3. Client-side only requests

There are multiple scenarios where the GraphQL API might be requested from the client-side, that wouldn't be cover by items 1 & 2 above. A good example is pagination on the /blog page:

When you hit "Load more" to get more posts, the same query is used to perform the request – only with different parameters. This ensures that Apollo understands the data as being part of the previously available query and data, and merges the result accordingly.

In terms of execution, this is the simplest of the 3 scenarios explained here. One might be tempted to think that having such query executed from client-side could pose a security or performance risk to the backend, but keep in mind these requests are limited to the ones known to the application, using a technique called Persisted Queries, resulting in the server only responding to allowed queries, predefined queries.
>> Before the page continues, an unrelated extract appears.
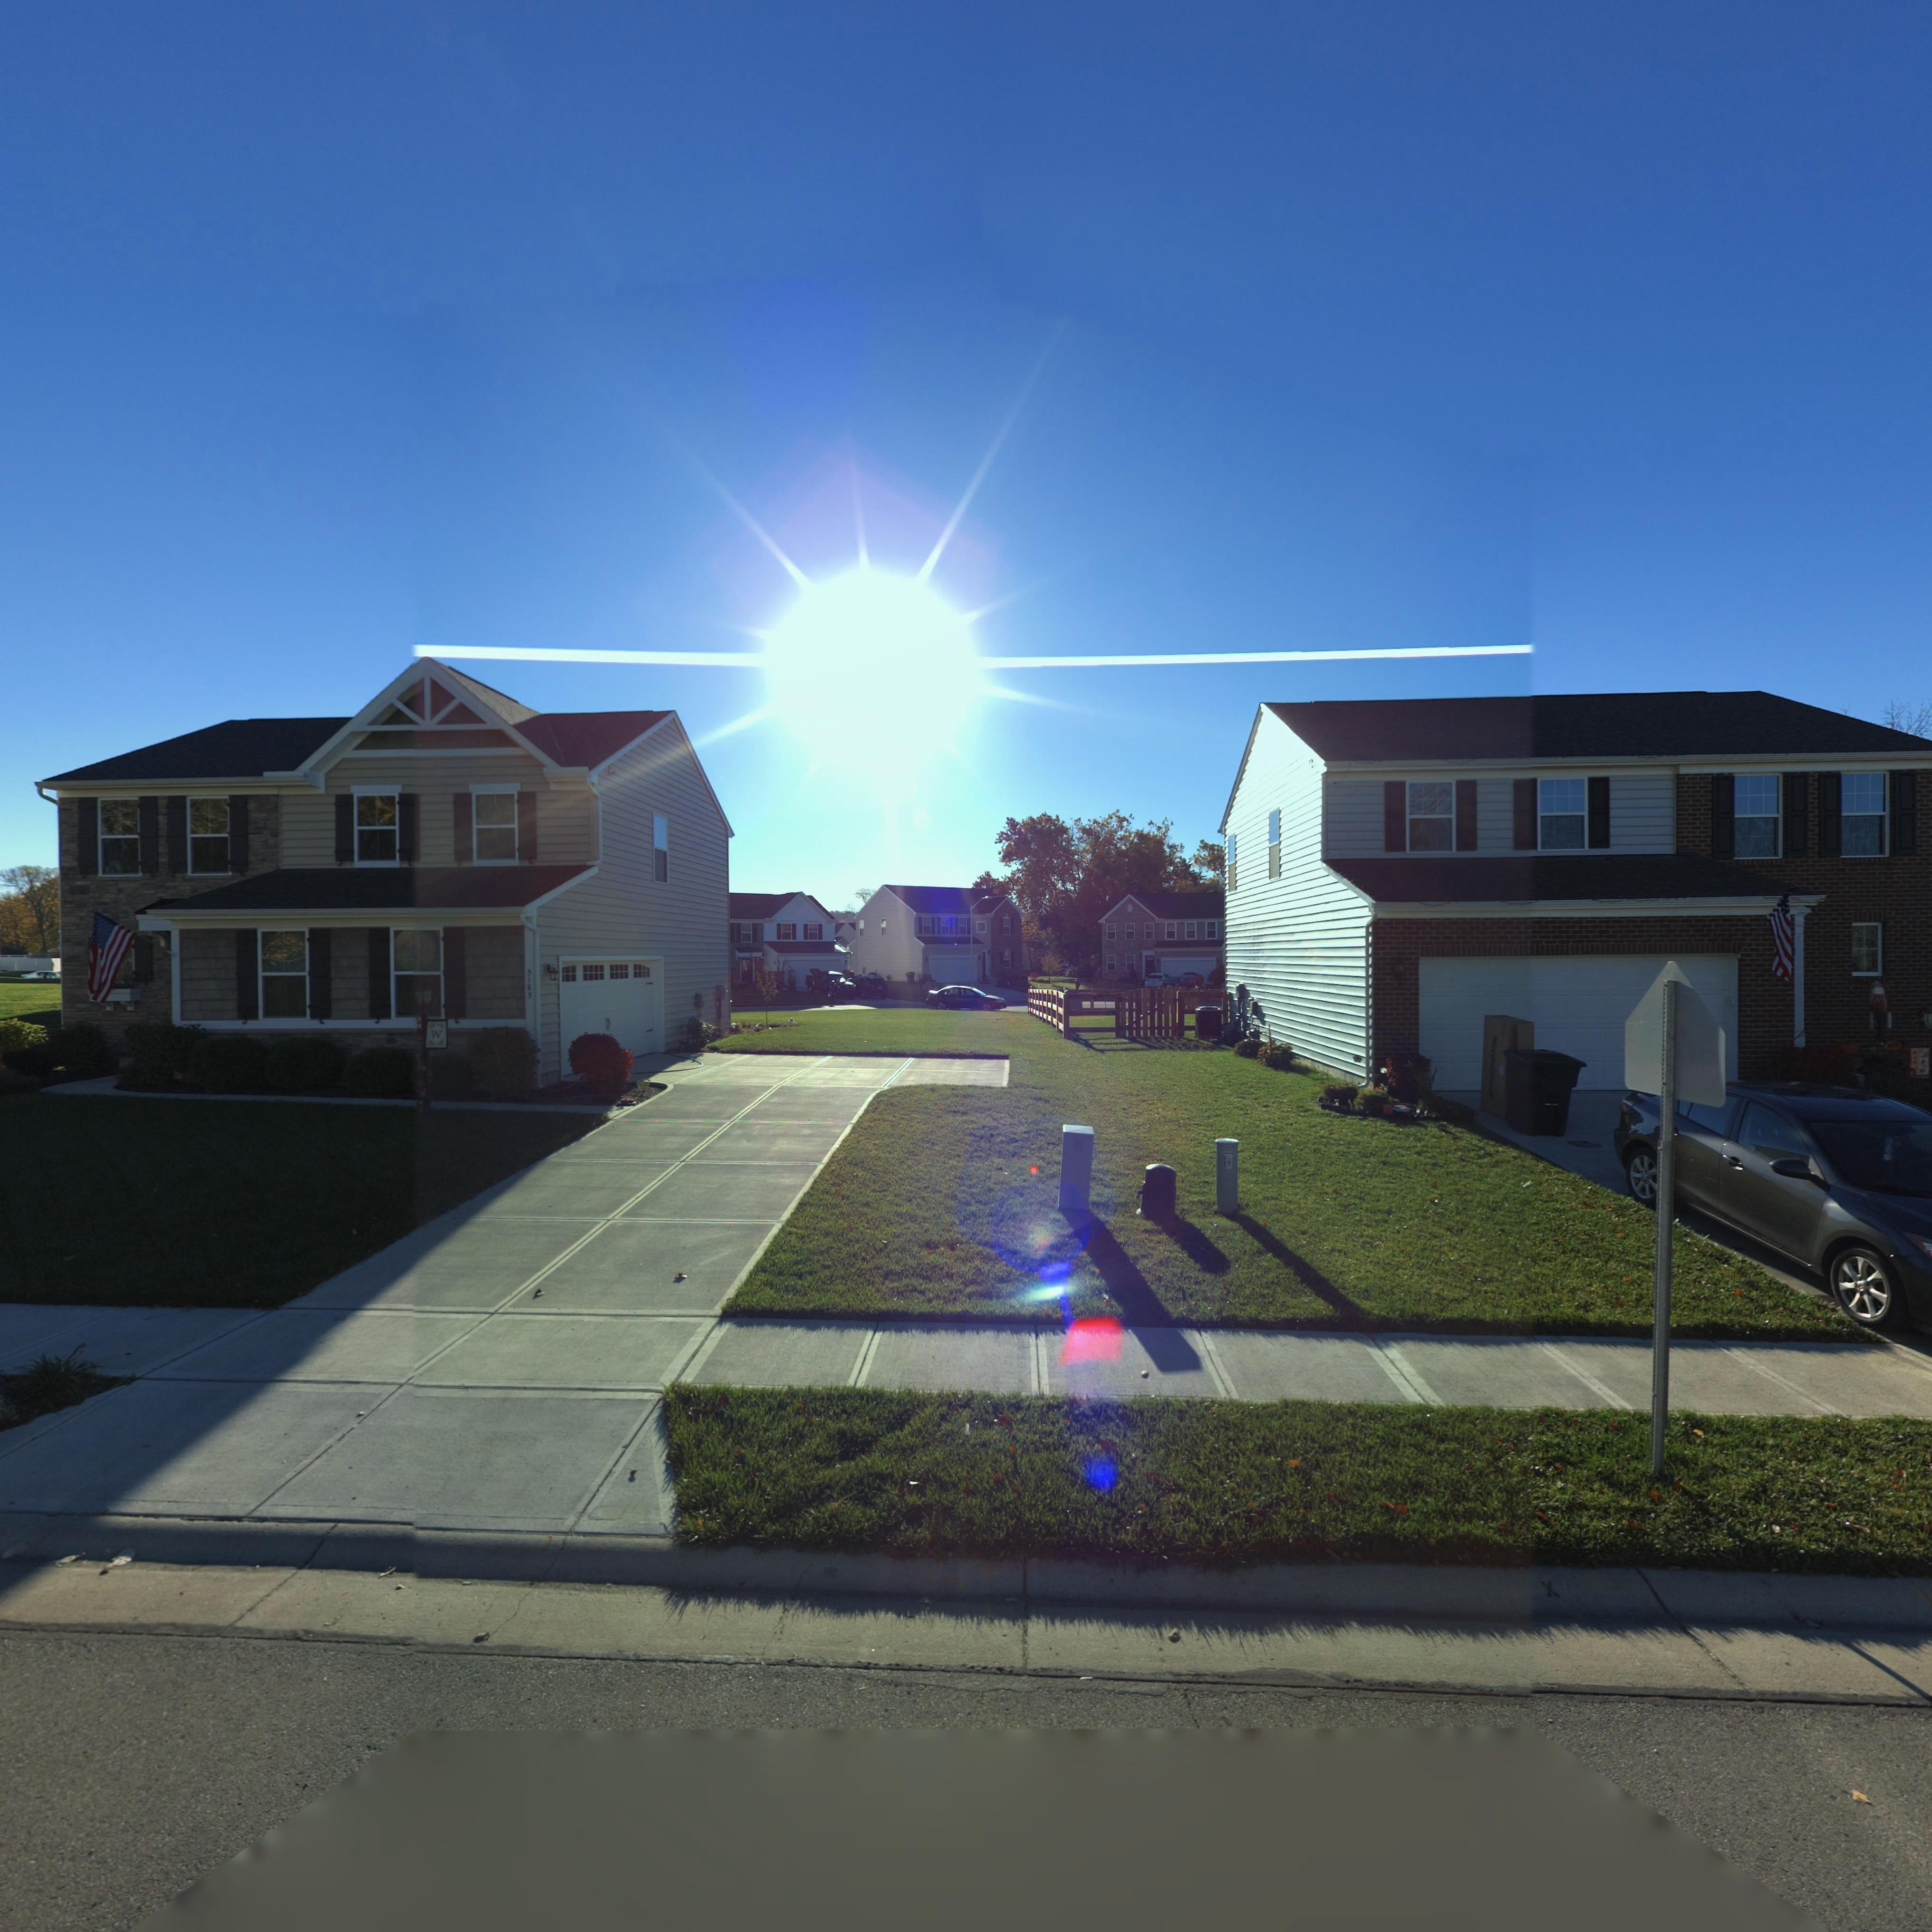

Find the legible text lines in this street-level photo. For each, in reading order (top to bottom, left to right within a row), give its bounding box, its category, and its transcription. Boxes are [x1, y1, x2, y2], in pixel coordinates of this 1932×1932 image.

Furthermore, these queries results are heavily cached (read Performance), and thus a second user that hit "Load more" on the blog page, will get a previous user's result cached on the CDN.

Performance ⚡

As of any Next.js API Route, the whole backend implementation is stateless, and is booted and executed for each API request. However, every single direct request is heavily cached on CDN (with the exception of Mutations). This not only ensures we are not easily prone to load attacks, but guarantees a fast as possible response time for consumption queries.

All of the scenarios mentioned on the Consumption points above are prone to the same caching system. Meaning:

  1. Server-side rendering: caches the whole HTML output.
  2. Client-side navigation: caches result of the fetching getServerSideProps data.
  3. Client-side only requests: caches result of GraphQL operation executed.

Security 🛡️

The secret environment variables that allow access to the multiple connected services are never exposed to the client-side. In fact, with the GraphQL Gateway on the way, there is virtually no need to expose variables to the client-side. If you check the ../config/env.js file, you'll notice that all of the publicly accessible variables (the ones prefixed with NEXT_PUBLIC_) are analytic or build related.

This ensures that there is never gonna be a misuse of the services hidden behing the GraphQL Gateway. Although all data from DatoCMS could be public, for instance, inadvertent or malicious direct use of these external APIs could increase the costs of usage of such services.